**TERAPKAN BACAAN**
1. Tuliskan kembali tanpa perubahan bagian teks tentang gaya selingkung dari "Sebetulnya, penerapan gaya" sampai "pada satu lingkungan.".
2. Sebutkan semua arti kata selingkung menurut KBBI yang tercantum dalam teks tentang gaya selingkung.

======== TEKS YANG DIBERIKAN

Perkenalkan, gaya selingkung. Yak, betul! Se-ling-kung. Kamu enggak salah baca. Di judul tulisan ini juga enggak ada salah ketik. Masih asing sama istilah selingkung? Nah, tulisan ini bakal mengajak kamu berkenalan sama yang namanya gaya selingkung.
Sebetulnya, penerapan gaya selingkung gampang ditemui dalam keseharian kita. Media dan penerbit buku menggunakannya sebagai pedoman menulis. Jadi, ada gaya selingkung di setiap berita dan buku yang kamu baca.
Aturan menulis ini berbeda-beda pada tiap perusahaan media ataupun penerbit. Kenapa bisa gitu? Sebagai pedoman menulis, gaya selingkung merupakan hasil kesepakatan redaksi. Untuk beberapa aspek kepenulisan, tetap berpegang ke Kamus Besar Bahasa Indonesia (KBBI). Tetapi untuk aspek lainnya ditentukan sendiri oleh masing-masing media/penerbit.
Apa sih Gaya Selingkung itu?
Dalam bahasa Inggris, gaya selingkung dikenal juga dengan istilah style book atau style guide. Menurut KBBI, kata selingkung berarti sekeliling, sekitar, terbatas pada satu lingkungan.
Gaya selingkung mengacu pada gaya penulisan yang dipakai di suatu lingkungan. Lingkungan dalam hal ini adalah redaksi media dan penerbit. Jadi, tiap media/penerbit punya aturan masing-masing terkait penulisan yang berlaku untuk reporter, editor, dan semua yang bertanggung jawab memproduksi tulisan.

================
======== CUPLIKAN DATA

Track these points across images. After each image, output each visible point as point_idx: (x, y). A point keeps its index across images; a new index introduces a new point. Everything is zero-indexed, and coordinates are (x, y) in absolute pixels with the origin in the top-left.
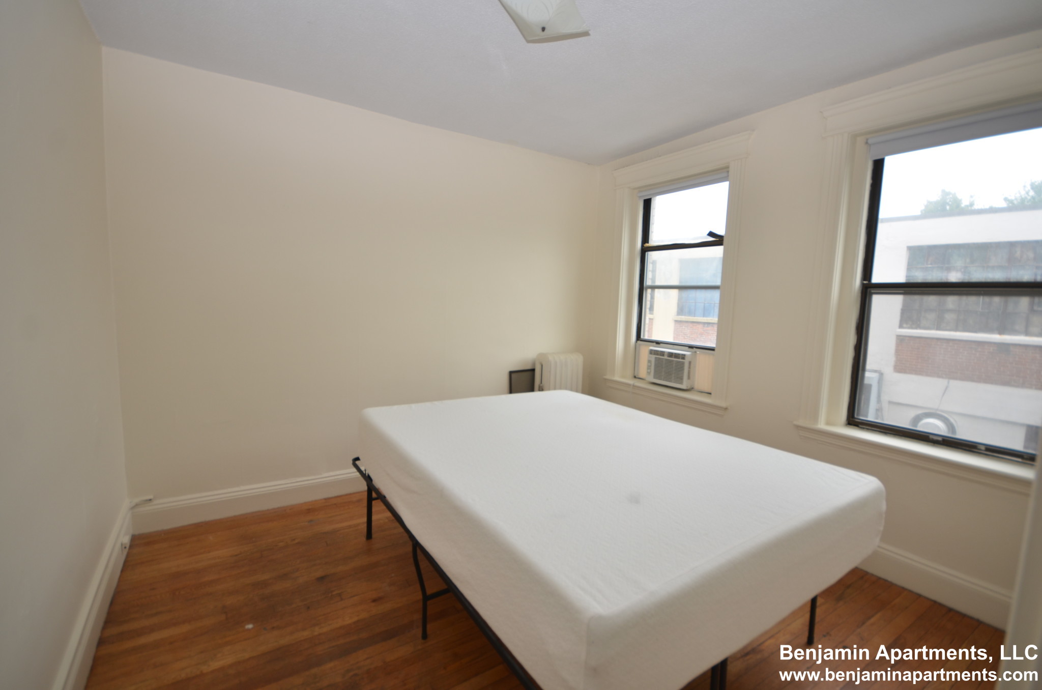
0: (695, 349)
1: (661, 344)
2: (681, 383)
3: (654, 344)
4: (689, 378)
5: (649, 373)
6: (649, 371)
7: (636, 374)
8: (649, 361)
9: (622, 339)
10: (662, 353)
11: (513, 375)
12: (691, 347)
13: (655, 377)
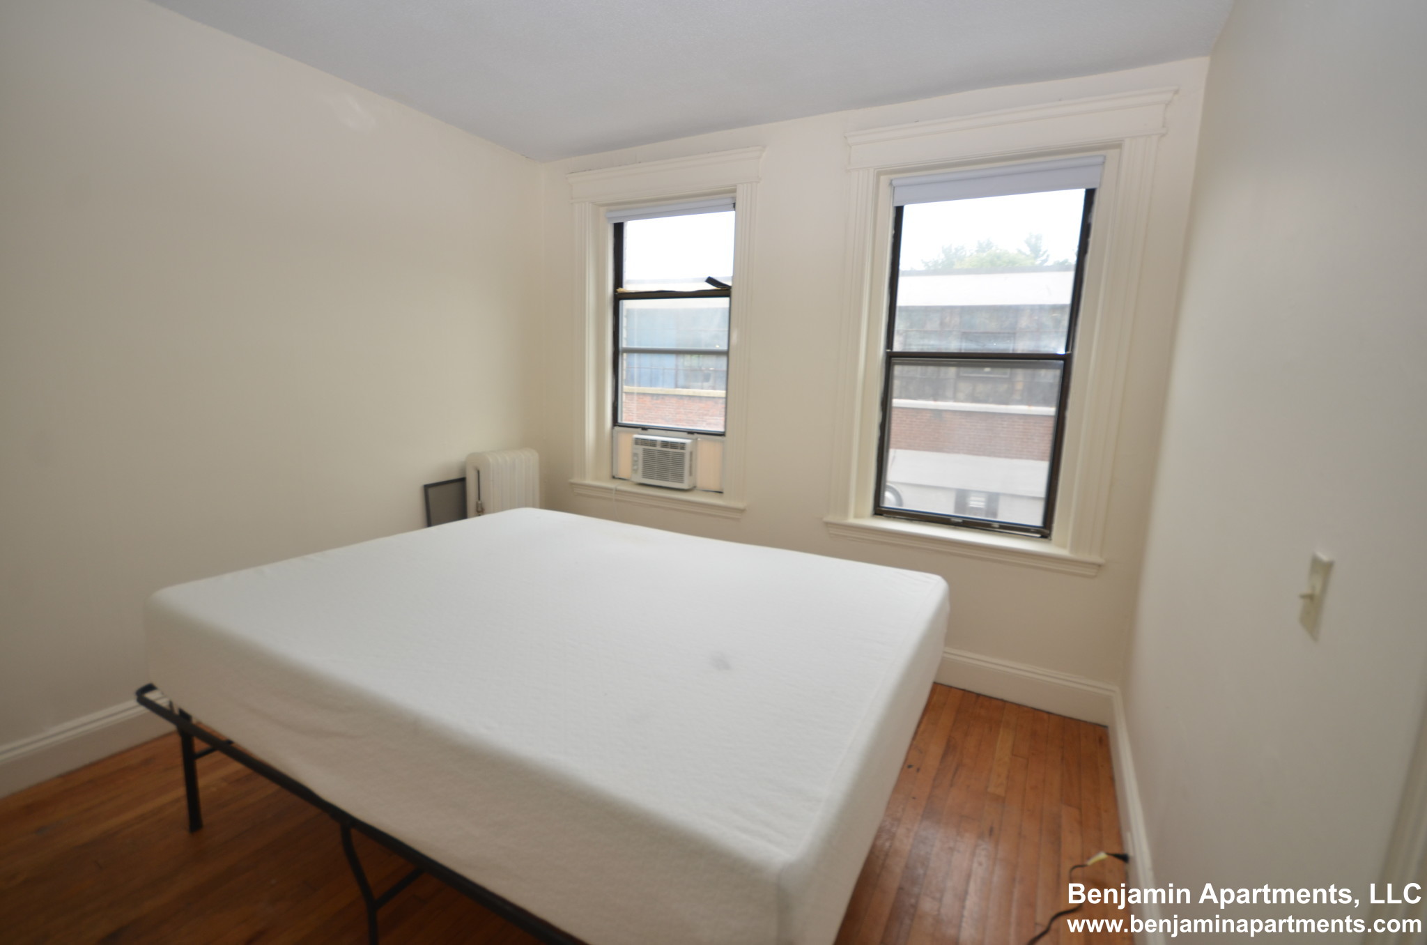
0: (696, 435)
1: (650, 431)
2: (681, 481)
3: (639, 430)
4: (691, 474)
5: (635, 471)
6: (635, 467)
7: (614, 474)
8: (635, 455)
9: (592, 426)
10: (653, 443)
11: (431, 491)
12: (691, 432)
13: (644, 476)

================

**HASIL TUGAS**
1.
Sebetulnya, penerapan gaya selingkung gampang ditemui dalam keseharian kita. Media dan penerbit buku menggunakannya sebagai pedoman menulis. Jadi, ada gaya selingkung di setiap berita dan buku yang kamu baca.
Aturan menulis ini berbeda-beda pada tiap perusahaan media ataupun penerbit. Kenapa bisa gitu? Sebagai pedoman menulis, gaya selingkung merupakan hasil kesepakatan redaksi. Untuk beberapa aspek kepenulisan, tetap berpegang ke Kamus Besar Bahasa Indonesia (KBBI). Tetapi untuk aspek lainnya ditentukan sendiri oleh masing-masing media/penerbit.
Apa sih Gaya Selingkung itu?
Dalam bahasa Inggris, gaya selingkung dikenal juga dengan istilah style book atau style guide. Menurut KBBI, kata selingkung berarti sekeliling, sekitar, terbatas pada satu lingkungan.

2.
- sekeliling
- sekitar
- terbatas pada satu lingkungan